Posted in Books, Statistics, Travel with tags , , , , , , , , , on August 25, 2016 by xi'an

Last week, Vakilzadeh, Beck and Abrahamsson arXived a paper entitled “Using Approximate Bayesian Computation by Subset Simulation for Efficient Posterior Assessment of Dynamic State-Space Model Classes”. It follows an earlier paper by Beck and co-authors on ABC by subset simulation, paper that I did not read. The model of interest is a hidden Markov model with continuous components and covariates (input), e.g. a stochastic volatility model. There is however a catch in the definition of the model, namely that the observable part of the HMM includes an extra measurement error term linked with the tolerance level of the ABC algorithm. Error term that is dependent across time, the vector of errors being within a ball of radius ε. This reminds me of noisy ABC, obviously (and as acknowledged by the authors), but also of some ABC developments of Ajay Jasra and co-authors. Indeed, as in those papers, Vakilzadeh et al. use the raw data sequence to compute their tolerance neighbourhoods, which obviously bypasses the selection of a summary statistic [vector] but also may drown signal under noise for long enough series.
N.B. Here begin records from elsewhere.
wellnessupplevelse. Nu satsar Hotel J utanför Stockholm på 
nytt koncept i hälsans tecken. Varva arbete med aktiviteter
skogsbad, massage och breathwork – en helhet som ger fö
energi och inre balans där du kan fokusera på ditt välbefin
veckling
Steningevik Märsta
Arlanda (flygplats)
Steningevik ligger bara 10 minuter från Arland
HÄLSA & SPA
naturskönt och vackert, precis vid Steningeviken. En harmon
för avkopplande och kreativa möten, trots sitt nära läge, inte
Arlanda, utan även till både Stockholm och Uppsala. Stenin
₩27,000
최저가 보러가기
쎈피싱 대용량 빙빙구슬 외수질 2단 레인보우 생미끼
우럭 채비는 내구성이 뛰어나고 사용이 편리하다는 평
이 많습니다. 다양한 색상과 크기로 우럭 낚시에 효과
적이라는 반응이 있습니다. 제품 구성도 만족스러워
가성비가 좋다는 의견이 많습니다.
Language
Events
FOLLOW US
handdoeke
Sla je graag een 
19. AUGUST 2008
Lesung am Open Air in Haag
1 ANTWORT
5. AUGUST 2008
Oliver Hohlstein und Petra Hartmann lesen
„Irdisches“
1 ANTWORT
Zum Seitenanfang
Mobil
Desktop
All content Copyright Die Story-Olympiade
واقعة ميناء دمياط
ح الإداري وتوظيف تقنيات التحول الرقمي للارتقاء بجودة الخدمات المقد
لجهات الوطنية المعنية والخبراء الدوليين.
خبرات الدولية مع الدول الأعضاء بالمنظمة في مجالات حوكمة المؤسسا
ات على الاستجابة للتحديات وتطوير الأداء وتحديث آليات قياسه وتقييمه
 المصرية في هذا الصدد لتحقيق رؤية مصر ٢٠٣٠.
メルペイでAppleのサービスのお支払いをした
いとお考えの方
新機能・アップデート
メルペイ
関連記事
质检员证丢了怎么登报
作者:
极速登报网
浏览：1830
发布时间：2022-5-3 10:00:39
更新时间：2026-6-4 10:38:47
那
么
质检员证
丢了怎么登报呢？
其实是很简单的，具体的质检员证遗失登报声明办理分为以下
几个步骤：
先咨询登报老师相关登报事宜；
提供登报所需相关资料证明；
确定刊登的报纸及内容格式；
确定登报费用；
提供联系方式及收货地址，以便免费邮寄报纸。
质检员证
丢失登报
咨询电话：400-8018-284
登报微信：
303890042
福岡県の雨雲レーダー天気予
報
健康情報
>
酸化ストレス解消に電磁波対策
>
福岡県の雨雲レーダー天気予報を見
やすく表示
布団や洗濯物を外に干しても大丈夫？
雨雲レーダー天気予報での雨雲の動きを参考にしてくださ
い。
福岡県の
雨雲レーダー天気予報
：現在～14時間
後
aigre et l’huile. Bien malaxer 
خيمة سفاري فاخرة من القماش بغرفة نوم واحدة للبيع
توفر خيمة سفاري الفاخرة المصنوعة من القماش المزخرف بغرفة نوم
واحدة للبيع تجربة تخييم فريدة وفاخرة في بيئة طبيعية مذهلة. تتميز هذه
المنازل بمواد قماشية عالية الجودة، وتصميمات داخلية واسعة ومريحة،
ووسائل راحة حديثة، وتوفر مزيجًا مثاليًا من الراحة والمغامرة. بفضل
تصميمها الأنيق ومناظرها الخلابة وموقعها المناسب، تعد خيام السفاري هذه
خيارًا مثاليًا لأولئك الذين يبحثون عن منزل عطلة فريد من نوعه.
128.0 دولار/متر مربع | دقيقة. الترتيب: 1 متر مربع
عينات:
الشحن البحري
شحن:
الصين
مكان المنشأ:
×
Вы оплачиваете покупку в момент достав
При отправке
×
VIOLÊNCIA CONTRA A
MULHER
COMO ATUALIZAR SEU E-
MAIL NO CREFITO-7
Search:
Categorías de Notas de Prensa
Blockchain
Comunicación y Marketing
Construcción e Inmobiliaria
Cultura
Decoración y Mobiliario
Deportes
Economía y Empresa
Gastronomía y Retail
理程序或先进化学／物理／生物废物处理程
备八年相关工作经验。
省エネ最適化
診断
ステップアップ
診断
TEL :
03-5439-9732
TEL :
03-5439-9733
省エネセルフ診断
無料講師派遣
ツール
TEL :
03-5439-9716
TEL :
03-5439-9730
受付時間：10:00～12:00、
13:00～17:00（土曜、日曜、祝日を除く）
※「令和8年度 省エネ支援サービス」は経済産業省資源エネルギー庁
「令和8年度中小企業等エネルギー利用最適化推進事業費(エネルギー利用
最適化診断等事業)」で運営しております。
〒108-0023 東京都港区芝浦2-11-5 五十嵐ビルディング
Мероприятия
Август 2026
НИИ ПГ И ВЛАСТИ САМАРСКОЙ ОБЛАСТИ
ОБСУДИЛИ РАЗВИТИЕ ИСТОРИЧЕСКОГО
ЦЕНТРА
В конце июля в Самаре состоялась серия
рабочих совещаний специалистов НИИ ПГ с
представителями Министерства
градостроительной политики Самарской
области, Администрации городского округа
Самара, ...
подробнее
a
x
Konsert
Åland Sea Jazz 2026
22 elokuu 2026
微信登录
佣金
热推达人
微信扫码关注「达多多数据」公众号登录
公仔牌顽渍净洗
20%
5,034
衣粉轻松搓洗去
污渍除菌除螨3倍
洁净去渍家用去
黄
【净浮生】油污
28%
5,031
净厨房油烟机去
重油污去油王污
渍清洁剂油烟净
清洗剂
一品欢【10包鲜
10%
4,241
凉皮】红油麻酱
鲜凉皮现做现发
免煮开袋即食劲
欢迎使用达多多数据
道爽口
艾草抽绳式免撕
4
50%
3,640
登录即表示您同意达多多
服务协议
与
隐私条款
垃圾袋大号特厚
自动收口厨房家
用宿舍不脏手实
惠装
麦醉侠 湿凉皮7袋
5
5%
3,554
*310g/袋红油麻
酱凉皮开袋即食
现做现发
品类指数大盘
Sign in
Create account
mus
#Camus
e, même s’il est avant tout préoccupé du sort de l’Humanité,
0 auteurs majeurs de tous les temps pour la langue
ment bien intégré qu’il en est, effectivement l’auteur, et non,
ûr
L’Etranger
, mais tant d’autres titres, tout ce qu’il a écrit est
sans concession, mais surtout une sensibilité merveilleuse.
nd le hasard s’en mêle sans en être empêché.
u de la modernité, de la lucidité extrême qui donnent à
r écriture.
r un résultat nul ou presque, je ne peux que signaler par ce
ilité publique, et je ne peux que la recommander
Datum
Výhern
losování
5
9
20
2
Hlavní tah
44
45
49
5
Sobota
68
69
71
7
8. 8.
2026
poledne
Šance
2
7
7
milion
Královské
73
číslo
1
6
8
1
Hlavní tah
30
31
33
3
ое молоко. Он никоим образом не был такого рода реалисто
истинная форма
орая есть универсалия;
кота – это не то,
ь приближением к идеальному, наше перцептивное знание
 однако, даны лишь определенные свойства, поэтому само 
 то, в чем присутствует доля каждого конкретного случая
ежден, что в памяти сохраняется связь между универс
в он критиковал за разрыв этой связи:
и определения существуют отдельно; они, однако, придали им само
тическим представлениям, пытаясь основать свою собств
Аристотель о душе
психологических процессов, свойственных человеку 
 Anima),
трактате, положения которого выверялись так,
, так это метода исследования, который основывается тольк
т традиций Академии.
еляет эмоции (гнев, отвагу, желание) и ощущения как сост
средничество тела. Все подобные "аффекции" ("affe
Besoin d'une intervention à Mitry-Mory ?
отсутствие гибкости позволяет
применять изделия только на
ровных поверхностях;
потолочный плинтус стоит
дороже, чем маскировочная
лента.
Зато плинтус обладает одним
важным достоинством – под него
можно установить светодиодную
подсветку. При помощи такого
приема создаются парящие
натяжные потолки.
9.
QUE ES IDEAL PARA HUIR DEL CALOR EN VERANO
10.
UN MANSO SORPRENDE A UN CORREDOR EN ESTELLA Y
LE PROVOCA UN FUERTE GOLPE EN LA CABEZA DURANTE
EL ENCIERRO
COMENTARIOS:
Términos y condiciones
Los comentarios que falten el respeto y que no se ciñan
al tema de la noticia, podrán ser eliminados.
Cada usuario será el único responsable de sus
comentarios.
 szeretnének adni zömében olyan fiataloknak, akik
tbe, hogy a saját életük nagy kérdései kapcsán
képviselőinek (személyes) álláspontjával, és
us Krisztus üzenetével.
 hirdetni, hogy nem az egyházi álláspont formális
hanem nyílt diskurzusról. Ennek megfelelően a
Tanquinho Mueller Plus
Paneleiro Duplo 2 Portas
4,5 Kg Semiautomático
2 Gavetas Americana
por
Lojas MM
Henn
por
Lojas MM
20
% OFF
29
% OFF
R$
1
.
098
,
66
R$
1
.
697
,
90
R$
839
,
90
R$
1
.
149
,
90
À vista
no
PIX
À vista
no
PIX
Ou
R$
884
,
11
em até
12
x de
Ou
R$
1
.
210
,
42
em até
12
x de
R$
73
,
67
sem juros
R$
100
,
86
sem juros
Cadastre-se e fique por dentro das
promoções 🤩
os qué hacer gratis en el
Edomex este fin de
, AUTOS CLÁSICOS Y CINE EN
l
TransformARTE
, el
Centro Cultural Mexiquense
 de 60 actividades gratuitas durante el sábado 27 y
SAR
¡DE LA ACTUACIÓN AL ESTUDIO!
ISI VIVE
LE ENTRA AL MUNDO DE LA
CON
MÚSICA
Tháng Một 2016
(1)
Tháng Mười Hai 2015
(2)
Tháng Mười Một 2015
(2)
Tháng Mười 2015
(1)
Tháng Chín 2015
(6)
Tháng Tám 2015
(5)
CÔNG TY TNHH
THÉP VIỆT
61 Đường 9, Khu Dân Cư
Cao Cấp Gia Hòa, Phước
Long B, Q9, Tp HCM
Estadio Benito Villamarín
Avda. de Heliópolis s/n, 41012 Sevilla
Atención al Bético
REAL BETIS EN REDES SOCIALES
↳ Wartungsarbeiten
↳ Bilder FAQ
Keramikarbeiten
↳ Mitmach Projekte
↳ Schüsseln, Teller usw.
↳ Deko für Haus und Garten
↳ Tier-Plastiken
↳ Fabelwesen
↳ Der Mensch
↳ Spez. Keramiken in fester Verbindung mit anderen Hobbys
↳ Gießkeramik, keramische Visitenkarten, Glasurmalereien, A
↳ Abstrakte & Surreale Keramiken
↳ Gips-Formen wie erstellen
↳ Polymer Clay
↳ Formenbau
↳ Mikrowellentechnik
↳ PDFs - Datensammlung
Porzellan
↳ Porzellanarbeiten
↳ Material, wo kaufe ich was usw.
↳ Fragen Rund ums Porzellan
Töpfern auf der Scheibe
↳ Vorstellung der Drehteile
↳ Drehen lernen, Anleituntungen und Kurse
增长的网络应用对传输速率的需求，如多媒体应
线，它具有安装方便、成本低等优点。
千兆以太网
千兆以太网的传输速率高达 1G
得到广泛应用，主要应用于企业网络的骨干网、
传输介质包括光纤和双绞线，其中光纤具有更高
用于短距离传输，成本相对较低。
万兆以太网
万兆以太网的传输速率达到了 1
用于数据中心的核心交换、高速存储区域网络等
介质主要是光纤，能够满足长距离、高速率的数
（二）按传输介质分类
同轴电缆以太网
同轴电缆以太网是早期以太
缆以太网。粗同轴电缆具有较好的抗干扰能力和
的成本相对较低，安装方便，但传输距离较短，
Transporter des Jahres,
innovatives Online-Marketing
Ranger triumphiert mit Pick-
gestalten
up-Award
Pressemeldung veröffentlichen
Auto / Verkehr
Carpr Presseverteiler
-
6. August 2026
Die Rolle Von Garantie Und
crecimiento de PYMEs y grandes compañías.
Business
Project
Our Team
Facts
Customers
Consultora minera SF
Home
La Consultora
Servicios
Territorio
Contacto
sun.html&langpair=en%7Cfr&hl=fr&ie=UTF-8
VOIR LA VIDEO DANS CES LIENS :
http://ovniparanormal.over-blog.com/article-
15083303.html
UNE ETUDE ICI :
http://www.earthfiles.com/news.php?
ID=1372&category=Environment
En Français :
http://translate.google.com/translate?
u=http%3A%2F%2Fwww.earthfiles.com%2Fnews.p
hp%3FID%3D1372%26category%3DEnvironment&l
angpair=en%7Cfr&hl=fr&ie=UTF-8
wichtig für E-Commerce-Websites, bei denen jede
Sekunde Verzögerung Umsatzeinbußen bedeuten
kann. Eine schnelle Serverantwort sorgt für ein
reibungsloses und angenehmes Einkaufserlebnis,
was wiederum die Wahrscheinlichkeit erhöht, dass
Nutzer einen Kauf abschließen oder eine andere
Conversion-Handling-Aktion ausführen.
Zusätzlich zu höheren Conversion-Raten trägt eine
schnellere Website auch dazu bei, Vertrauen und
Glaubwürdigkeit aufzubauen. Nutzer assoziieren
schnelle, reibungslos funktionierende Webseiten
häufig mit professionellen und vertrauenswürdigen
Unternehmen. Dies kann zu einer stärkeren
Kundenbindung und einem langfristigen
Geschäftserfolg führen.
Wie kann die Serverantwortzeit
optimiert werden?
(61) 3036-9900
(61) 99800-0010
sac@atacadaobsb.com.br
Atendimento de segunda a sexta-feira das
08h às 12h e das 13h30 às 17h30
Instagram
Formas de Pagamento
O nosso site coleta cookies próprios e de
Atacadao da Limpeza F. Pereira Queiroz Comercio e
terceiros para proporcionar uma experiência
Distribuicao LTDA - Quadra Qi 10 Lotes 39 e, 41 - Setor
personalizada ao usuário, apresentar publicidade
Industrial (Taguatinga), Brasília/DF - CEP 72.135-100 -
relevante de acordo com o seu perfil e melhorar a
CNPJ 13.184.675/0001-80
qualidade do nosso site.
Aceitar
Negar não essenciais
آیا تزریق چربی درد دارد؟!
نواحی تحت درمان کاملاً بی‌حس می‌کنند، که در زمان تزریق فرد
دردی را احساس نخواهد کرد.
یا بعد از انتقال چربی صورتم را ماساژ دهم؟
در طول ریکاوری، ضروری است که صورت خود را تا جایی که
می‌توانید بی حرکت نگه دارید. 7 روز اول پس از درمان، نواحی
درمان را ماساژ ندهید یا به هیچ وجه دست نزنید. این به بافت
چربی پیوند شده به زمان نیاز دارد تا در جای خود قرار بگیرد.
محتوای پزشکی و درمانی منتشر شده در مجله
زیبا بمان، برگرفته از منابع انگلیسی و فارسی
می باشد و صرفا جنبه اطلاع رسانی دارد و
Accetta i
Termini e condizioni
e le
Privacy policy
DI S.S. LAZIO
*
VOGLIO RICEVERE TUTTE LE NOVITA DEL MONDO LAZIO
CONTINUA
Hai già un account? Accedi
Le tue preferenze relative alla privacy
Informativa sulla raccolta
“In this study, we show that formulating a dynamical system as a general hierarchical state-space model enables us to independently estimate the model evidence for each model class.”

Subset simulation is a nested technique that produces a sequence of nested balls (and related tolerances) such that the conditional probability to be in the next ball given the previous one remains large enough. Requiring a new round of simulation each time. This is somewhat reminding me of nested sampling, even though the two methods differ. For subset simulation, estimating the level probabilities means that there also exists a converging (and even unbiased!) estimator for the evidence associated with different tolerance levels. Which is not a particularly natural object unless one wants to turn it into a tolerance selection principle, which would be quite a novel perspective. But not one adopted in the paper, seemingly. Given that the application section truly compares models I must have missed something there. (Blame the long flight from San Francisco to Sydney!) Interestingly, the different models as in Table 4 relate to different tolerance levels, which may be an hindrance for the overall validation of the method.

I find the subsequent part on getting rid of uncertain prediction error model parameters of lesser [personal] interest as it essentially replaces the marginal posterior on the parameters of interest by a BIC approximation, with the unsurprising conclusion that “the prior distribution of the nuisance parameter cancels out”.